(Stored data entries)
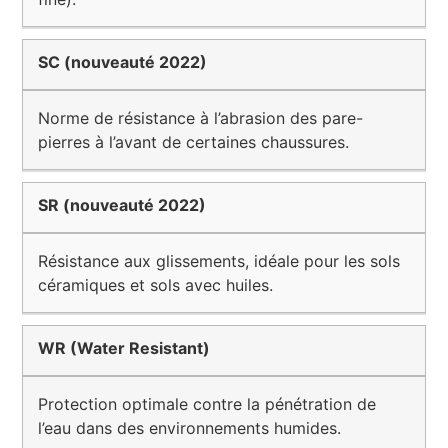
SC (nouveauté 2022)
Norme de résistance à l’abrasion des pare-
pierres à l’avant de certaines chaussures.
SR (nouveauté 2022)
Résistance aux glissements, idéale pour les sols
céramiques et sols avec huiles.
WR (Water Resistant)
Protection optimale contre la pénétration de
l’eau dans des environnements humides.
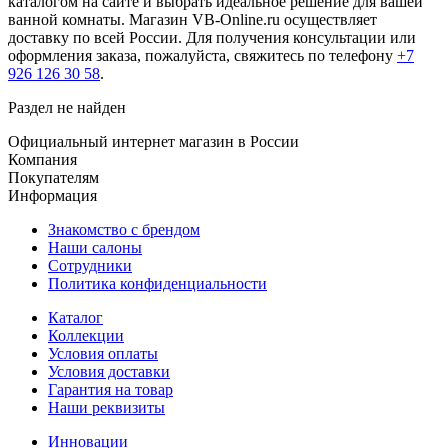
каталогом на сайте и выбрать идеальное решение для вашей
ванной комнаты. Магазин VB-Online.ru осуществляет
доставку по всей России. Для получения консультации или
оформления заказа, пожалуйста, свяжитесь по телефону
+7
926 126 30 58
.
Раздел не найден
Официальный интернет магазин в России
Компания
Покупателям
Информация
Знакомство с брендом
Наши салоны
Сотрудники
Политика конфиденциальности
Каталог
Коллекции
Условия оплаты
Условия доставки
Гарантия на товар
Наши реквизиты
Инновации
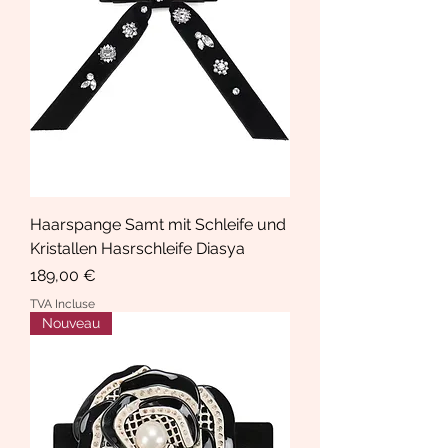
Haarspange Samt mit Schleife und
Kristallen Hasrschleife Diasya
Prix
189,00 €
TVA Incluse
Nouveau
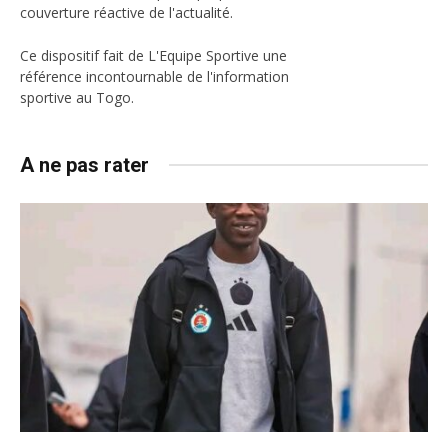
couverture réactive de l'actualité.
Ce dispositif fait de L'Equipe Sportive une
référence incontournable de l'information
sportive au Togo.
A ne pas rater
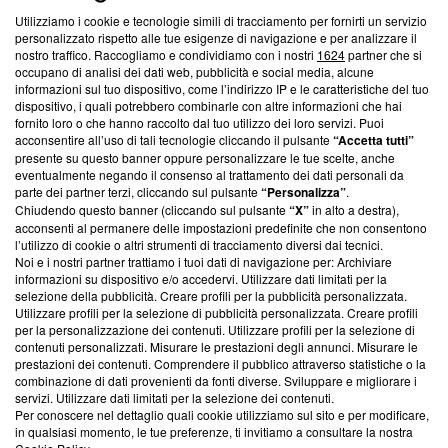
Utilizziamo i cookie e tecnologie simili di tracciamento per fornirti un servizio
Questa sezione offre informazioni trasparenti su Blasting
personalizzato rispetto alle tue esigenze di navigazione e per analizzare il
nostro traffico. Raccogliamo e condividiamo con i nostri
1624
partner che si
News, sui nostri processi editoriali e su come ci impegniamo a
occupano di analisi dei dati web, pubblicità e social media, alcune
creare news di qualità. Inoltre, afferma la nostra aderenza a
informazioni sul tuo dispositivo, come l’indirizzo IP e le caratteristiche del tuo
‘Trust Project - News with Integrity’
Blasting News non è
dispositivo, i quali potrebbero combinarle con altre informazioni che hai
ancora membro del programma, ma ha richiesto di farne
fornito loro o che hanno raccolto dal tuo utilizzo dei loro servizi. Puoi
parte; Trust Project non ha ancora effettuato una verifica di
acconsentire all’uso di tali tecnologie cliccando il pulsante
“Accetta tutti”
conformità agli standard.
presente su questo banner oppure personalizzare le tue scelte, anche
eventualmente negando il consenso al trattamento dei dati personali da
parte dei partner terzi, cliccando sul pulsante
“Personalizza”
.
Su di noi
Chiudendo questo banner (cliccando sul pulsante
“X”
in alto a destra),
acconsenti al permanere delle impostazioni predefinite che non consentono
Team editoriale
l’utilizzo di cookie o altri strumenti di tracciamento diversi dai tecnici.
Noi e i nostri partner trattiamo i tuoi dati di navigazione per: Archiviare
Corporate
informazioni su dispositivo e/o accedervi. Utilizzare dati limitati per la
selezione della pubblicità. Creare profili per la pubblicità personalizzata.
Redazione
Utilizzare profili per la selezione di pubblicità personalizzata. Creare profili
per la personalizzazione dei contenuti. Utilizzare profili per la selezione di
Informativa Privacy
contenuti personalizzati. Misurare le prestazioni degli annunci. Misurare le
prestazioni dei contenuti. Comprendere il pubblico attraverso statistiche o la
Cookie Policy
combinazione di dati provenienti da fonti diverse. Sviluppare e migliorare i
servizi. Utilizzare dati limitati per la selezione dei contenuti.
Blasting SA, IDI CHE-247.845.224, Via Carlo Frasca, 3 - 6900
Per conoscere nel dettaglio quali cookie utilizziamo sul sito e per modificare,
Lugano (Svizzera) Tel:
+39 0690258937
in qualsiasi momento, le tue preferenze, ti invitiamo a consultare la nostra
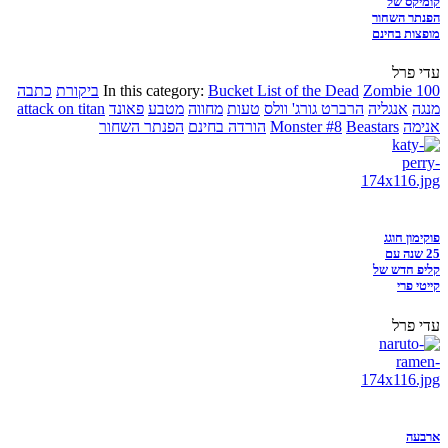
קומיקס של
הפנתר השחור
מופצות בחינם
עדי פרל
Zombie 100
Bucket List of the Dead
In this category:
ביקורת
כתבה
מנגה
אנגליה
הרברט גורג' וולס
טעות
מחווה
מטבע
פאונד
attack on titan
אנימה
Beastars
Monster #8
הורדה בחינם
הפנתר השחור
פוקימון חוגג
25 שנה עם
קליפ חדש של
קייטי פרי
עדי פרל
ארבעה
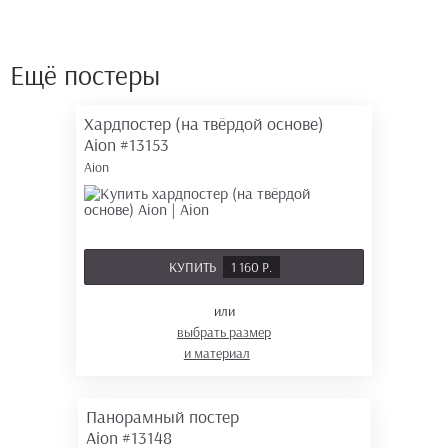
Ещё постеры
Хардпостер (на твёрдой основе)
Aion
#13153
Aion
КУПИТЬ
1 160 Р.
или
выбрать размер
и материал
Панорамный постер
Aion
#13148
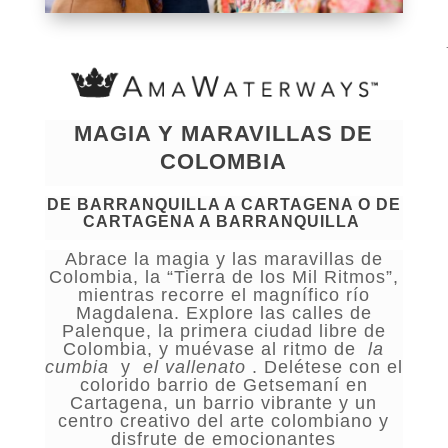
MAGIA Y MARAVILLAS DE
COLOMBIA
DE BARRANQUILLA A CARTAGENA O DE
CARTAGENA A BARRANQUILLA
Abrace la magia y las maravillas de
Colombia, la “Tierra de los Mil Ritmos”,
mientras recorre el magnífico río
Magdalena. Explore las calles de
Palenque, la primera ciudad libre de
Colombia, y muévase al ritmo de
la
cumbia
y
el vallenato
. Delétese con el
colorido barrio de Getsemaní en
Cartagena, un barrio vibrante y un
centro creativo del arte colombiano y
disfrute de emocionantes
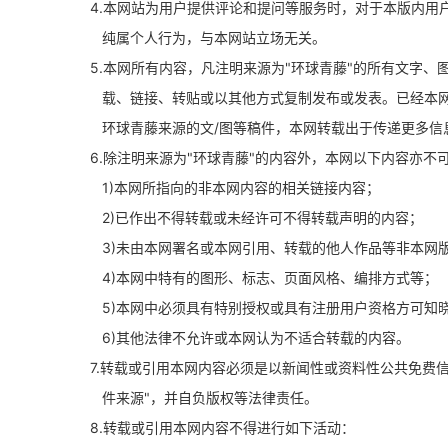
4.本网站为用户提供评论和提问等服务时，对于本版内
纯属个人行为，与本网站立场无关。
5.本网所有内容，凡注明来源为"环球青藤"的所有文字
载、链接、转贴或以其他方式复制发布或发表。已经本网
环球青藤来源的文/图等稿件，本网转载出于传递更多信
6.除注明来源为"环球青藤"的内容外，本网以下内容亦不
1)本网所指向的非本网内容的相关链接内容；
2)已作出不得转载或未经许可不得转载声明的内容；
3)未由本网署名或本网引用、转载的他人作品等非本网
4)本网中特有的图形、标志、页面风格、编排方式等；
5)本网中必须具有特别授权或具有注册用户资格方可知
6)其他法律不允许或本网认为不适合转载的内容。
7.转载或引用本网内容必须是以新闻性或资料性公共免费
件来源"，并自负版权等法律责任。
8.转载或引用本网内容不得进行如下活动：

*The task*
Can you arrange every line of text in the listing above as a Markdown table with the columns "Row" and "Text", numbering the rows and leaving out blank lines? Leave the pictures out of the answer.

*Exercise output*
| Row | Text |
|---|---|
| 1 | SC (nouveauté 2022) |
| 2 | Norme de résistance à l’abrasion des pare- |
| 3 | pierres à l’avant de certaines chaussures. |
| 4 | SR (nouveauté 2022) |
| 5 | Résistance aux glissements, idéale pour les sols |
| 6 | céramiques et sols avec huiles. |
| 7 | WR (Water Resistant) |
| 8 | Protection optimale contre la pénétration de |
| 9 | l’eau dans des environnements humides. |
| 10 | каталогом на сайте и выбрать идеальное решение для вашей |
| 11 | ванной комнаты. Магазин VB-Online.ru осуществляет |
| 12 | доставку по всей России. Для получения консультации или |
| 13 | оформления заказа, пожалуйста, свяжитесь по телефону |
| 14 | +7 |
| 15 | 926 126 30 58 |
| 16 | . |
| 17 | Раздел не найден |
| 18 | Официальный интернет магазин в России |
| 19 | Компания |
| 20 | Покупателям |
| 21 | Информация |
| 22 | Знакомство с брендом |
| 23 | Наши салоны |
| 24 | Сотрудники |
| 25 | Политика конфиденциальности |
| 26 | Каталог |
| 27 | Коллекции |
| 28 | Условия оплаты |
| 29 | Условия доставки |
| 30 | Гарантия на товар |
| 31 | Наши реквизиты |
| 32 | Инновации |
| 33 | Haarspange Samt mit Schleife und |
| 34 | Kristallen Hasrschleife Diasya |
| 35 | Prix |
| 36 | 189,00 € |
| 37 | TVA Incluse |
| 38 | Nouveau |
| 39 | couverture réactive de l'actualité. |
| 40 | Ce dispositif fait de L'Equipe Sportive une |
| 41 | référence incontournable de l'information |
| 42 | sportive au Togo. |
| 43 | A ne pas rater |
| 44 | Utilizziamo i cookie e tecnologie simili di tracciamento per fornirti un servizio |
| 45 | Questa sezione offre informazioni trasparenti su Blasting |
| 46 | personalizzato rispetto alle tue esigenze di navigazione e per analizzare il |
| 47 | nostro traffico. Raccogliamo e condividiamo con i nostri |
| 48 | 1624 |
| 49 | partner che si |
| 50 | News, sui nostri processi editoriali e su come ci impegniamo a |
| 51 | occupano di analisi dei dati web, pubblicità e social media, alcune |
| 52 | creare news di qualità. Inoltre, afferma la nostra aderenza a |
| 53 | informazioni sul tuo dispositivo, come l’indirizzo IP e le caratteristiche del tuo |
| 54 | ‘Trust Project - News with Integrity’ |
| 55 | Blasting News non è |
| 56 | dispositivo, i quali potrebbero combinarle con altre informazioni che hai |
| 57 | ancora membro del programma, ma ha richiesto di farne |
| 58 | fornito loro o che hanno raccolto dal tuo utilizzo dei loro servizi. Puoi |
| 59 | parte; Trust Project non ha ancora effettuato una verifica di |
| 60 | acconsentire all’uso di tali tecnologie cliccando il pulsante |
| 61 | “Accetta tutti” |
| 62 | conformità agli standard. |
| 63 | presente su questo banner oppure personalizzare le tue scelte, anche |
| 64 | eventualmente negando il consenso al trattamento dei dati personali da |
| 65 | parte dei partner terzi, cliccando sul pulsante |
| 66 | “Personalizza” |
| 67 | . |
| 68 | Su di noi |
| 69 | Chiudendo questo banner (cliccando sul pulsante |
| 70 | “X” |
| 71 | in alto a destra), |
| 72 | acconsenti al permanere delle impostazioni predefinite che non consentono |
| 73 | Team editoriale |
| 74 | l’utilizzo di cookie o altri strumenti di tracciamento diversi dai tecnici. |
| 75 | Noi e i nostri partner trattiamo i tuoi dati di navigazione per: Archiviare |
| 76 | Corporate |
| 77 | informazioni su dispositivo e/o accedervi. Utilizzare dati limitati per la |
| 78 | selezione della pubblicità. Creare profili per la pubblicità personalizzata. |
| 79 | Redazione |
| 80 | Utilizzare profili per la selezione di pubblicità personalizzata. Creare profili |
| 81 | per la personalizzazione dei contenuti. Utilizzare profili per la selezione di |
| 82 | Informativa Privacy |
| 83 | contenuti personalizzati. Misurare le prestazioni degli annunci. Misurare le |
| 84 | prestazioni dei contenuti. Comprendere il pubblico attraverso statistiche o la |
| 85 | Cookie Policy |
| 86 | combinazione di dati provenienti da fonti diverse. Sviluppare e migliorare i |
| 87 | servizi. Utilizzare dati limitati per la selezione dei contenuti. |
| 88 | Blasting SA, IDI CHE-247.845.224, Via Carlo Frasca, 3 - 6900 |
| 89 | Per conoscere nel dettaglio quali cookie utilizziamo sul sito e per modificare, |
| 90 | Lugano (Svizzera) Tel: |
| 91 | +39 0690258937 |
| 92 | in qualsiasi momento, le tue preferenze, ti invitiamo a consultare la nostra |
| 93 | קומיקס של |
| 94 | הפנתר השחור |
| 95 | מופצות בחינם |
| 96 | עדי פרל |
| 97 | Zombie 100 |
| 98 | Bucket List of the Dead |
| 99 | In this category: |
| 100 | ביקורת |
| 101 | כתבה |
| 102 | מנגה |
| 103 | אנגליה |
| 104 | הרברט גורג' וולס |
| 105 | טעות |
| 106 | מחווה |
| 107 | מטבע |
| 108 | פאונד |
| 109 | attack on titan |
| 110 | אנימה |
| 111 | Beastars |
| 112 | Monster #8 |
| 113 | הורדה בחינם |
| 114 | הפנתר השחור |
| 115 | פוקימון חוגג |
| 116 | 25 שנה עם |
| 117 | קליפ חדש של |
| 118 | קייטי פרי |
| 119 | עדי פרל |
| 120 | ארבעה |
| 121 | Ещё постеры |
| 122 | Хардпостер (на твёрдой основе) |
| 123 | Aion |
| 124 | #13153 |
| 125 | Aion |
| 126 | КУПИТЬ |
| 127 | 1 160 Р. |
| 128 | или |
| 129 | выбрать размер |
| 130 | и материал |
| 131 | Панорамный постер |
| 132 | Aion |
| 133 | #13148 |
| 134 | MAGIA Y MARAVILLAS DE |
| 135 | COLOMBIA |
| 136 | DE BARRANQUILLA A CARTAGENA O DE |
| 137 | CARTAGENA A BARRANQUILLA |
| 138 | Abrace la magia y las maravillas de |
| 139 | Colombia, la “Tierra de los Mil Ritmos”, |
| 140 | mientras recorre el magnífico río |
| 141 | Magdalena. Explore las calles de |
| 142 | Palenque, la primera ciudad libre de |
| 143 | Colombia, y muévase al ritmo de |
| 144 | la |
| 145 | cumbia |
| 146 | y |
| 147 | el vallenato |
| 148 | . Delétese con el |
| 149 | colorido barrio de Getsemaní en |
| 150 | Cartagena, un barrio vibrante y un |
| 151 | centro creativo del arte colombiano y |
| 152 | disfrute de emocionantes |
| 153 | 4.本网站为用户提供评论和提问等服务时，对于本版内 |
| 154 | 纯属个人行为，与本网站立场无关。 |
| 155 | 5.本网所有内容，凡注明来源为"环球青藤"的所有文字 |
| 156 | 载、链接、转贴或以其他方式复制发布或发表。已经本网 |
| 157 | 环球青藤来源的文/图等稿件，本网转载出于传递更多信 |
| 158 | 6.除注明来源为"环球青藤"的内容外，本网以下内容亦不 |
| 159 | 1)本网所指向的非本网内容的相关链接内容； |
| 160 | 2)已作出不得转载或未经许可不得转载声明的内容； |
| 161 | 3)未由本网署名或本网引用、转载的他人作品等非本网 |
| 162 | 4)本网中特有的图形、标志、页面风格、编排方式等； |
| 163 | 5)本网中必须具有特别授权或具有注册用户资格方可知 |
| 164 | 6)其他法律不允许或本网认为不适合转载的内容。 |
| 165 | 7.转载或引用本网内容必须是以新闻性或资料性公共免费 |
| 166 | 件来源"，并自负版权等法律责任。 |
| 167 | 8.转载或引用本网内容不得进行如下活动： |